(Beginning of EXERCISE DATA)
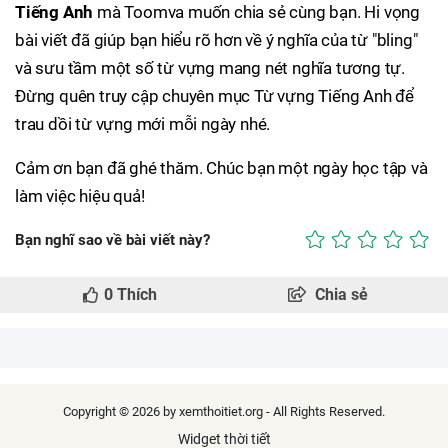
Tiếng Anh
mà Toomva muốn chia sẻ cùng bạn. Hi vọng
bài viết đã giúp bạn hiểu rõ hơn về ý nghĩa của từ "bling"
và sưu tầm một số từ vựng mang nét nghĩa tương tự.
Đừng quên truy cập chuyên mục Từ vựng Tiếng Anh để
trau dồi từ vựng mới mỗi ngày nhé.
Cảm ơn bạn đã ghé thăm. Chúc bạn một ngày học tập và
làm việc hiệu quả!
Bạn nghĩ sao về bài viết này?
0
Thích
Chia sẻ
Copyright © 2026 by xemthoitiet.org - All Rights Reserved.
Widget thời tiết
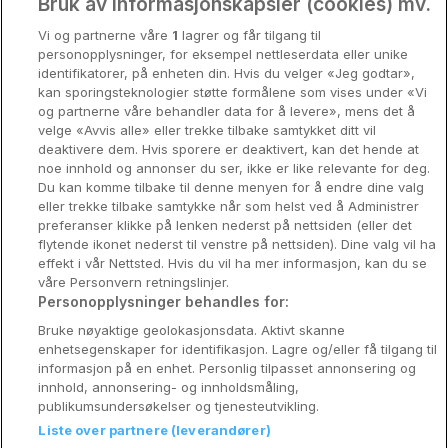
Oslo
Bruk av informasjonskapsler (cookies) mv.
Vi og partnerne våre
1
lagrer og får tilgang til
Stavanger
personopplysninger, for eksempel nettleserdata eller unike
identifikatorer, på enheten din. Hvis du velger «Jeg godtar»,
Bergen
kan sporingsteknologier støtte formålene som vises under «Vi
og partnerne våre behandler data for å levere», mens det å
Utforsk Norden
velge «Avvis alle» eller trekke tilbake samtykket ditt vil
deaktivere dem. Hvis sporere er deaktivert, kan det hende at
Om Coop HotellKupp
noe innhold og annonser du ser, ikke er like relevante for deg.
Du kan komme tilbake til denne menyen for å endre dine valg
Konkurranse
eller trekke tilbake samtykke når som helst ved å Administrer
preferanser klikke på lenken nederst på nettsiden (eller det
Koselig avbrekk
flytende ikonet nederst til venstre på nettsiden). Dine valg vil ha
effekt i vår Nettsted. Hvis du vil ha mer informasjon, kan du se
Velvære i var
våre Personvern retningslinjer.
Personopplysninger behandles for:
Premiumhotell
Bruke nøyaktige geolokasjonsdata. Aktivt skanne
enhetsegenskaper for identifikasjon. Lagre og/eller få tilgang til
Venninnetur
informasjon på en enhet. Personlig tilpasset annonsering og
innhold, annonsering- og innholdsmåling,
publikumsundersøkelser og tjenesteutvikling.
Liste over partnere (leverandører)
Reservasjonsspørsmål:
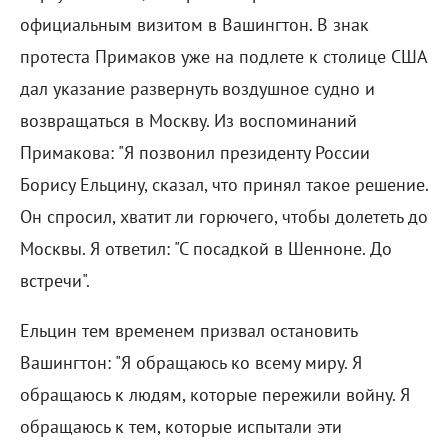
официальным визитом в Вашингтон. В знак
протеста Примаков уже на подлете к столице США
дал указание развернуть воздушное судно и
возвращаться в Москву. Из воспоминаний
Примакова: "Я позвонил президенту России
Борису Ельцину, сказал, что принял такое решение.
Он спросил, хватит ли горючего, чтобы долететь до
Москвы. Я ответил: "С посадкой в Шенноне. До
встречи".
Ельцин тем временем призвал остановить
Вашингтон: "Я обращаюсь ко всему миру. Я
обращаюсь к людям, которые пережили войну. Я
обращаюсь к тем, которые испытали эти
(End of EXERCISE DATA)
Wherever the string "tilgang" appears in the entries, copy that line.

• **TASK RESPONSE**:
lagrer og får tilgang til
enhetsegenskaper for identifikasjon. Lagre og/eller få tilgang til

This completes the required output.